Autoregulation of cerebral blood flow rate is partially maintained at a temperature of 20°C, but it is altered and largely compromised at temperatures less than 20°C because of an increase in the cerebral vascular resistances (339 ± 48%) [5]. A 30% reduction of the theoretical cerebral blood flow also induces loss of autoregulation properties [6]. Therefore anterograde cerebral perfusion between 6°C and 12°C seems to be potentially harmful with a risk of excessive or insufficient cerebral perfusion.
We prospectively decided to reproduce conditions strictly identical to those of the classic normothermic CPB, with intra-arterial blood pressure monitoring in all perfused territories. In our series with a fixed temperature of 37°C, the cerebral perfusion pump flow rate varied by a factor of 1 to 1.6 in order to maintain an identical perfusion pressure; opening of anatomical shunts, the state of systemic resistance, and maintenance of autoregulation are the main explanations for this variability.
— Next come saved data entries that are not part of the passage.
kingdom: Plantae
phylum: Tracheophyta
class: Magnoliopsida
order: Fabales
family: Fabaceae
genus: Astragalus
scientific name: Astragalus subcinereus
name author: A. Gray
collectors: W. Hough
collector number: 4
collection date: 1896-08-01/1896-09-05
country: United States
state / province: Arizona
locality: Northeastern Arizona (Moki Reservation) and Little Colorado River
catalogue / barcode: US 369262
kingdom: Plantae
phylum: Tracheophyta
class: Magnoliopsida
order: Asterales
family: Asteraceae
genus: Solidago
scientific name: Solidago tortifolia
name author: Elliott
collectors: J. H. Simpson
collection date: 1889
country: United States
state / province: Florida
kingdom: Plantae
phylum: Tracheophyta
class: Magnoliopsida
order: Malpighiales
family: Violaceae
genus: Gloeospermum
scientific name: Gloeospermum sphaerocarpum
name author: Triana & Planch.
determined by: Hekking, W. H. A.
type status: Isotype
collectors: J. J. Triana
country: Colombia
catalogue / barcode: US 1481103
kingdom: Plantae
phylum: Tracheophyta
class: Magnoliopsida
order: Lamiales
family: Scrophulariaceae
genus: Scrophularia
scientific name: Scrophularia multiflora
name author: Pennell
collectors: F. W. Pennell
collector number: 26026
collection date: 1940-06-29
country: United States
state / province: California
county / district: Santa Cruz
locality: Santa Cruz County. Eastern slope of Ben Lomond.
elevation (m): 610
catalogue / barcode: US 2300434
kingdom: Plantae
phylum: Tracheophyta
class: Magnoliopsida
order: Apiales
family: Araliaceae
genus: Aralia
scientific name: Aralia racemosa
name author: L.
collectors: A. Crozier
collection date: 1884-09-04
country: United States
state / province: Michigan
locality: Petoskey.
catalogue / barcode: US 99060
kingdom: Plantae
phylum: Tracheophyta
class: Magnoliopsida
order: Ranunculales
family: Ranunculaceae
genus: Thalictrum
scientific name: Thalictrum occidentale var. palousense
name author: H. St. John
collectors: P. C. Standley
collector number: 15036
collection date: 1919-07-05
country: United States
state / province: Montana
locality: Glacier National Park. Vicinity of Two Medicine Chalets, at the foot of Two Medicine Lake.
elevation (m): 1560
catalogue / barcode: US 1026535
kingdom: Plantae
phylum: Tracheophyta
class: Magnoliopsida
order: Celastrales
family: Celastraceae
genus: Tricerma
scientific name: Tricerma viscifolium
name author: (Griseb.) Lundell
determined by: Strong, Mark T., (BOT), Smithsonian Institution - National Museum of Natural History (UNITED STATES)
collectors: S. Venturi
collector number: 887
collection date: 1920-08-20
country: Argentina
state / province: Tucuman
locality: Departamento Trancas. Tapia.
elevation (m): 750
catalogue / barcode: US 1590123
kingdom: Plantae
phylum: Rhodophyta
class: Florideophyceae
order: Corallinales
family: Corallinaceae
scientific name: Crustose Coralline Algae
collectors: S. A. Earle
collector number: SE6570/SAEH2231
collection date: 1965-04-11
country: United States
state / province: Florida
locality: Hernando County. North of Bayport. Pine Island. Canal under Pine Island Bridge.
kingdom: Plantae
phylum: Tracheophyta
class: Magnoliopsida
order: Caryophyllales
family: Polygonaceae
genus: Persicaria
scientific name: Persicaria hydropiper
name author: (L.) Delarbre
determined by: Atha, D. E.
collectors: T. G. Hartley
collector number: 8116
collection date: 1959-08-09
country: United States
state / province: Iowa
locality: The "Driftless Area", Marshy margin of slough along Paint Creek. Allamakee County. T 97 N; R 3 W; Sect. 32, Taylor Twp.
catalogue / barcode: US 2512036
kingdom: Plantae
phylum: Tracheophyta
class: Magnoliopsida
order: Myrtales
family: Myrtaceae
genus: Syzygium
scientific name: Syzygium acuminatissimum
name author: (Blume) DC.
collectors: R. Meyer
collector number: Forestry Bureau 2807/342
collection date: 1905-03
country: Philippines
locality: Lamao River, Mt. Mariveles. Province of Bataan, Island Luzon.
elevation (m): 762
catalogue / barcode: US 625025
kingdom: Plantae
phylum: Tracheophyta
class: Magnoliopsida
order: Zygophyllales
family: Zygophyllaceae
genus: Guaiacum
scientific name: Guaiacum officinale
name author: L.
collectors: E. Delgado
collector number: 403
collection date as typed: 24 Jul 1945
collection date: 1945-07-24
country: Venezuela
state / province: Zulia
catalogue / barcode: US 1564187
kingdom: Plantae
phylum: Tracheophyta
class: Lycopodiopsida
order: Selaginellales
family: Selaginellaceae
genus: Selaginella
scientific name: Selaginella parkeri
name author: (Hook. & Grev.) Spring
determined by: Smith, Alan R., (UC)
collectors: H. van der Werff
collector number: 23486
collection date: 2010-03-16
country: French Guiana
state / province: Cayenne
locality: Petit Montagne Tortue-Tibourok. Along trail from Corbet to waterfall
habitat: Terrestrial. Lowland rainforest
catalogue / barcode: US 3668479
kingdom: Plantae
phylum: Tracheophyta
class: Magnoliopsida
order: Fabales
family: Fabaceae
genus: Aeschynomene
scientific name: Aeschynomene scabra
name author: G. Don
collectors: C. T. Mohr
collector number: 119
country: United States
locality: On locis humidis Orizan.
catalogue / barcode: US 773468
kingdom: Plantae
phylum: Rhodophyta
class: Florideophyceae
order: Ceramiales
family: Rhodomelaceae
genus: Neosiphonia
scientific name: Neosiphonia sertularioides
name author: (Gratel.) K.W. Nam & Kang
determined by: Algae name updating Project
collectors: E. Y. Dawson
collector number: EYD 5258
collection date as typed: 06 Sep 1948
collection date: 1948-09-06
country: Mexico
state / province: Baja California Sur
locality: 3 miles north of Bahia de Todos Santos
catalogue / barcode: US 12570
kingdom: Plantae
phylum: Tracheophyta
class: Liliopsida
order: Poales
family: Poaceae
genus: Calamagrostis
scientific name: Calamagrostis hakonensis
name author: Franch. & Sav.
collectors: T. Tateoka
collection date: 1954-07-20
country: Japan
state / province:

Therefore a fixed cerebral perfusion flow rate can induce excessive or insufficient cerebral blood flow depending on instantaneous vascular resistance.
Normothermic CPB and myocardial protection at 37°C have gradually become part of standard practice in many adults or pediatric surgical teams on the basis of the superior results obtained because of the maintenance of the patients physiologic state. Simple application of this technique to aortic arch surgery should provide the same advantages and eliminate the adverse effects of hypothermia and circulatory arrest
A parallel can be drawn between myocardial protection and cerebral protection. With a time lag of 12 to 15 years, cerebral protection has advanced along similar lines (ie, no perfusion with profound hypothermia followed by hypothermic anterograde perfusion and then hypothermic retrograde perfusion). Normothermia appears to be the next logical step in cerebrospinal protection, allowing more physiologic autoregulation of cerebral blood flow.
Applications of this normothermic approach to the pediatric population could decrease long-term deficits in cognitive function.